Ulterra Update: I have now had my new Ulterra for close to a year. Minnkota was nice enough to send me a new one and take back the one that was costing them an arm and a leg to keep fixing under warranty.
I am happy to report that I have not had to take this one to the shop once. However, I have learned something that may be the reason for keeping her running. That is, I have learned how to replace the trim belt. This part costs around 8 bucks and is located under the trim housing. It's a very small belt that will strip if too much resistance is put on the motor. For example, if you run into ground. Or if your net gets caught on the motor and you raise it up. Or, if you deploy or stow while traveling faster than 3 mph. Or if something else blocks your motor from stowing (anchor line, wife's head, fishing pole, etc). You know if your trim belt is stripped if the motor starts clicking when you raise it or if it's really loud when stowing or deploying.
To fix.. There are several star bolts that you need to remove from the top of the trim housing. Once you remove the top cap, there is a special and very fragile silicone gasket that needs to be handled with care. If you get any type of lubricant on this gasket, it will disintegrate. Thus, keep it away from any lubricant you may want to spray. After that the rest is rather easy. A few more bolts and some experimentation should get the job done. If you have the confidence to figure things out, you will be fine. Keep in mind, that your adjustment of the belt tension will correlate to the smoothness of operation. Tinker a bit to find the right spot for you. Also, make sure you carefully seat the silicone gasket back in place before tightening the top cap and tighten each bolt to 10 in/lb. And last but not least, make sure you follow the trim/stow reset procedure on your workbench. This is absolutely necessary to get the motor aligned. I can't do this on my boat due to the way mine is mounted.

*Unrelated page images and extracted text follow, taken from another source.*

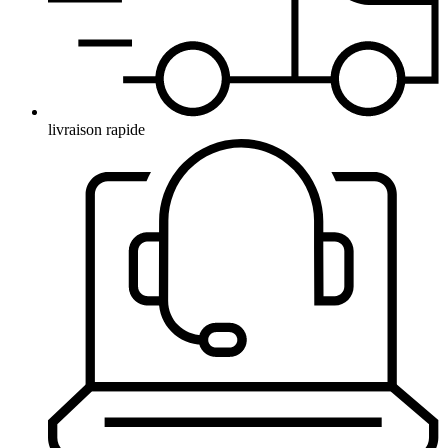
livraison rapide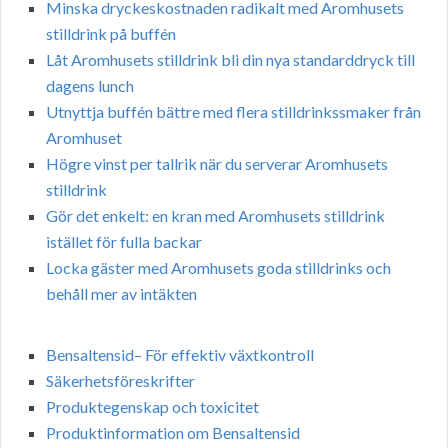
Minska dryckeskostnaden radikalt med Aromhusets
stilldrink på buffén
Låt Aromhusets stilldrink bli din nya standarddryck till
dagens lunch
Utnyttja buffén bättre med flera stilldrinkssmaker från
Aromhuset
Högre vinst per tallrik när du serverar Aromhusets
stilldrink
Gör det enkelt: en kran med Aromhusets stilldrink
istället för fulla backar
Locka gäster med Aromhusets goda stilldrinks och
behåll mer av intäkten
Bensaltensid– För effektiv växtkontroll
Säkerhetsföreskrifter
Produktegenskap och toxicitet
Produktinformation om Bensaltensid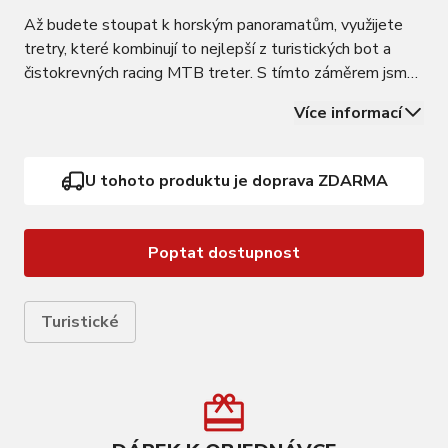
Až budete stoupat k horským panoramatům, využijete
tretry, které kombinují to nejlepší z turistických bot a
čistokrevných racing MTB treter. S tímto záměrem jsme
vytvořili R2 ORION, pohodlné sportovní tretry s
Více informací
optimální torzní tuhostí a přilnavostí podešve, odolné i v
podmínkách, kdy se trail zlomí…
U tohoto produktu je doprava ZDARMA
Poptat dostupnost
Turistické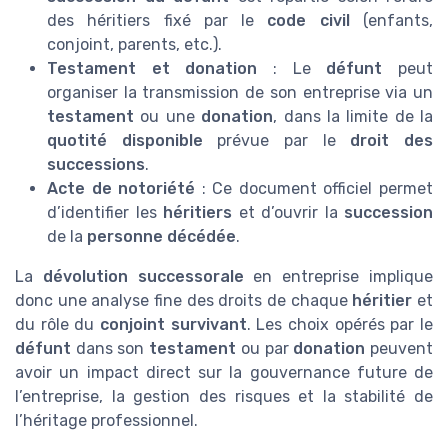
des héritiers fixé par le
code civil
(enfants,
conjoint, parents, etc.).
Testament et donation
: Le
défunt
peut
organiser la transmission de son entreprise via un
testament
ou une
donation
, dans la limite de la
quotité disponible
prévue par le
droit des
successions
.
Acte de notoriété
: Ce document officiel permet
d’identifier les
héritiers
et d’ouvrir la
succession
de la
personne décédée
.
La
dévolution successorale
en entreprise implique
donc une analyse fine des droits de chaque
héritier
et
du rôle du
conjoint survivant
. Les choix opérés par le
défunt
dans son
testament
ou par
donation
peuvent
avoir un impact direct sur la gouvernance future de
l’entreprise, la gestion des risques et la stabilité de
l’héritage professionnel.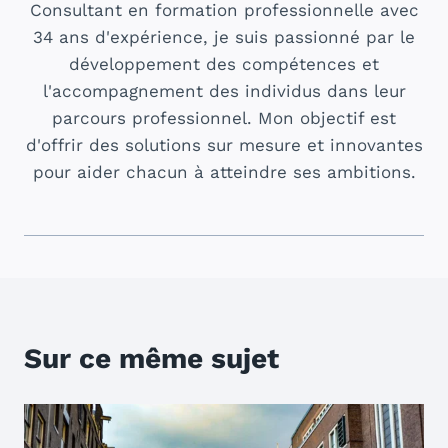
Consultant en formation professionnelle avec
34 ans d'expérience, je suis passionné par le
développement des compétences et
l'accompagnement des individus dans leur
parcours professionnel. Mon objectif est
d'offrir des solutions sur mesure et innovantes
pour aider chacun à atteindre ses ambitions.
Sur ce même sujet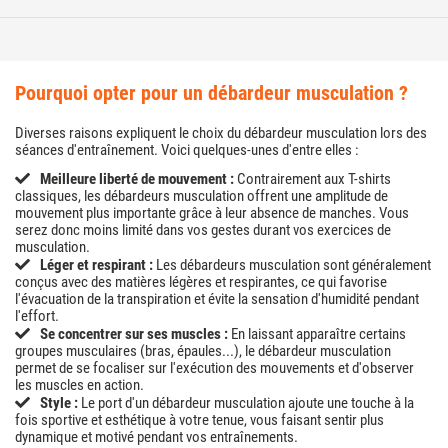
pourquoi opter pour un débardeur musculation ?
Diverses raisons expliquent le choix du débardeur musculation lors des
séances d'entraînement. Voici quelques-unes d'entre elles :
Meilleure liberté de mouvement :
Contrairement aux T-shirts
classiques, les débardeurs musculation offrent une amplitude de
mouvement plus importante grâce à leur absence de manches. Vous
serez donc moins limité dans vos gestes durant vos exercices de
musculation.
Léger et respirant :
Les débardeurs musculation sont généralement
conçus avec des matières légères et respirantes, ce qui favorise
l'évacuation de la transpiration et évite la sensation d'humidité pendant
l'effort.
Se concentrer sur ses muscles :
En laissant apparaître certains
groupes musculaires (bras, épaules...), le débardeur musculation
permet de se focaliser sur l'exécution des mouvements et d'observer
les muscles en action.
Style :
Le port d'un débardeur musculation ajoute une touche à la
fois sportive et esthétique à votre tenue, vous faisant sentir plus
dynamique et motivé pendant vos entraînements.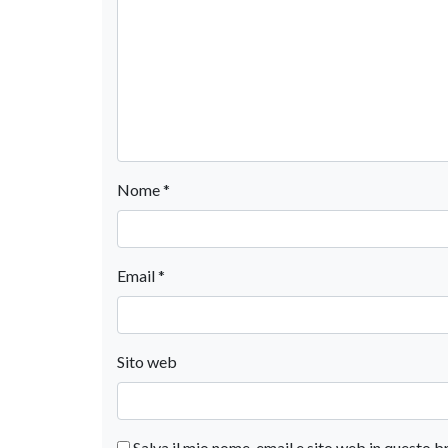
Nome
*
Email
*
Sito web
Salva il mio nome, email e sito web in questo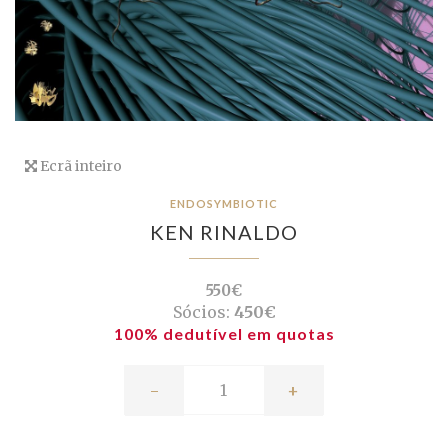
Ecrã inteiro
ENDOSYMBIOTIC
KEN RINALDO
550€
Sócios:
450€
100% dedutível em quotas
-
+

I have replaced this belt 3 times in a year and keep several spare belts in my truck just in case. Minnkota will not allow their tech guys to replace the belt, they make them replace the entire trim housing. And although this will be free of charge under warranty, you will be out the gas money to travel to a shop and will be down for god knows how long. My way costs 8 bucks and a few hours.
All in all... If I had to spend money on a new motor right now would I get an Ulterra? The answer is Yes! However, if I didn't have the knowledge of how this thing works and the ability to fix it, I would find something else.
I have 3 of the Riptide Ulterras (all post 2017). I too have a love/hate relationship but until someone else comes out with the self deploy/stow, It would be hard to go back to a different model. I will say that for saltwater use and for using the TM in heavy current such as the ICW, I would probably not buy another Ulterra. Sometimes, you just need to pull you motor up quickly before you end up beached :-)
If I went with a different motor, I would probably give Rhodan a try. I really like the simplicity of their remote, Line-X as opposed to powder coat, and not having to mount the separate heading compass. It will be interesting to see the new units coming out over the next year from Lowrance, Garmin, and Motorguide.